Would it have been an easier for my girls if I’d given birth to them and followed Dr. Sears’s handbook?  Quite possibly.  But that wasn’t the path that any of us chose.  When we meet ourselves and our children right where we are (as opposed to lamenting that we didn’t follow a particular path or methodology), anything is possible.  In fact, attachment is not only possible in adoptive families, it is probable.  Most children who were adopted attach to their parents.  And sadly, there are children (both adopted and biological!) who do not attach to their parents.

In closing, several years ago now, my big girl and I were members of the most amazing playgroup of adoptive mamas and their Chinese daughters.  Every single little girl in that group had a strong, healthy attachment to her mother.  There were twenty families in that group.  Twenty happy, healthy families formed by adoption.  I wonder how many playgroups that size could boast those same attachment statistics?

So thank you to that mama the other day, for creating this opportunity for me to speak my truth.  I feel much better.


  1. What a gift this opportunity was! It’s made you reflect on the beautiful relationship you have with those adorable souls and maybe brought to her attention something she might be missing out on in life.

    If the question is being asked, then likely she’s never experienced a non-blood formed connection, herself. While I haven’t had the privileged of becoming an adoptive parent, I have definitely formed connections with children who are not “mine”. It warms my heart, to the point where it feels like it might burst, when I come home and find little voices have left a message for me on my machine:o) I’m thrilled that my birth kids know that I love all of them and the other kiddos in our life, equally. When I ask them, “Who does mom love?” they reply with not only the children in our family, but a long list of children to whom I didn’t give life.
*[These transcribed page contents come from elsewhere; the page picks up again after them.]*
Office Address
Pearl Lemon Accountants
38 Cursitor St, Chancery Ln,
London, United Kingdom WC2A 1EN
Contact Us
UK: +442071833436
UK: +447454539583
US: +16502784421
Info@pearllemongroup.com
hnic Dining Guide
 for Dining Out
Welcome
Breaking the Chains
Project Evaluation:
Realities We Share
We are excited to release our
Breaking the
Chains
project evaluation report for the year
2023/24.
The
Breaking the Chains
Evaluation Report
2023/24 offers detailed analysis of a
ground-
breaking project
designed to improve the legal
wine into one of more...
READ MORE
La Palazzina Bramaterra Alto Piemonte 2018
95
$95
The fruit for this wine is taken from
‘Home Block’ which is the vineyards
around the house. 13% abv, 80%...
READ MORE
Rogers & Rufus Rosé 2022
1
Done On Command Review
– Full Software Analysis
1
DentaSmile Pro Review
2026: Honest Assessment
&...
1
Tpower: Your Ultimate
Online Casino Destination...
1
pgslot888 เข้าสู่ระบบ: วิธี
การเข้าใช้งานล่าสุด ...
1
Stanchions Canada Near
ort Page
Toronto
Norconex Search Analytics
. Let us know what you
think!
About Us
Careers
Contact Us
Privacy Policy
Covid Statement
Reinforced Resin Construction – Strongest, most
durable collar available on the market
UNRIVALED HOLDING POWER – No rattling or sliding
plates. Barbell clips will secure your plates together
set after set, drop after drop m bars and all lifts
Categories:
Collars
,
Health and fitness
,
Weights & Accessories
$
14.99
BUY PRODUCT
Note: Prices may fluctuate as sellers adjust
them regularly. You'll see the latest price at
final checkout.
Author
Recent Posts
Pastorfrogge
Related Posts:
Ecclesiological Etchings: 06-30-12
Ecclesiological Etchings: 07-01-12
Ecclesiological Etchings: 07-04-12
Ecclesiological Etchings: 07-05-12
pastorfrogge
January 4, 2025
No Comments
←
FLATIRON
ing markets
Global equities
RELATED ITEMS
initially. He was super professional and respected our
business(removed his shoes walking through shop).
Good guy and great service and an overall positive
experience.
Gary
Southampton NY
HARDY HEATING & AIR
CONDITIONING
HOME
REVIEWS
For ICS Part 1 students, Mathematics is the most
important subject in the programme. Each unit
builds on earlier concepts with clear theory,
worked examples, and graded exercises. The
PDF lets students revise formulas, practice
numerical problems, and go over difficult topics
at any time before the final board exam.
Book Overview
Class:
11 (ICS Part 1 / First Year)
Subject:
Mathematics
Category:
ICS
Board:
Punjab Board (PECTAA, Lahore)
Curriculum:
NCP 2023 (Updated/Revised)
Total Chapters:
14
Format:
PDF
    I hope this poor person is able to do the work she needs to do to get to that place where she is open to experiencing that kind of deep connection. It’s a blessing to experience the raw, unconditional love that comes from a little person who have chosen to give their heart to you. There are few rewards greater in life! ;o)

    • Oh Andrea…when are you going to start blogging? You have so much wisdom to share and your writing is so beautiful!! I so appreciate your comment. I was entirely focused on the mother’s need to be “right”. She wore her babies, she breast fed her babies on demand, she co-slept with her babies – she really invested a LOT into her chosen parenting methodology. So…if a child could come home at the age of two and still attach to her adoptive mother…well then, maybe attachment parenting isn’t the only way to build healthy attachments? And that felt threatening. But I never even considered that her comment could have come from a place of fear. Fear of an inability to open her heart to a child to whom she did not give birth. Huh. You know…my healer suggested the same thing yesterday. You were faster. Ha! If you don’t go into writing, maybe healing? Hugs to you, Pat and your sweet kiddos. We miss you.

  2. Just beautiful, Tracy! I’m so glad you wrote about this very important topic.